Work request ▸ Nothing but the records, transcribed exactly, should appear in the answer; leave the pictures out.

Data for review ▸
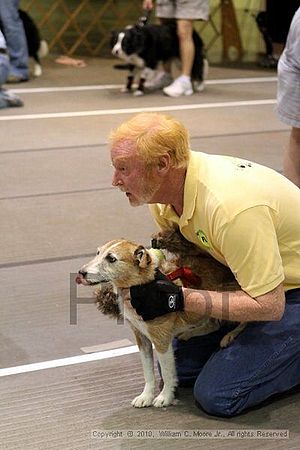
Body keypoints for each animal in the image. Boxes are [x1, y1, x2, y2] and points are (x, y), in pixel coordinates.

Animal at [75, 230, 246, 410]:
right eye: (98, 253)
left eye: (111, 259)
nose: (81, 272)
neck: (140, 287)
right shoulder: (141, 339)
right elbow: (148, 371)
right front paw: (146, 396)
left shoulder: (161, 341)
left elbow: (166, 371)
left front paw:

Written solution ▸
Body keypoints for each animal in the image. Boxes are [x1, y1, x2, y2] and points are (x, y), in pixel coordinates.

Animal at [75, 230, 246, 410]:
right eye: (98, 253)
left eye: (111, 259)
nose: (81, 272)
neck: (140, 287)
right shoulder: (141, 339)
right elbow: (148, 371)
right front paw: (146, 396)
left shoulder: (161, 341)
left elbow: (166, 371)
left front paw:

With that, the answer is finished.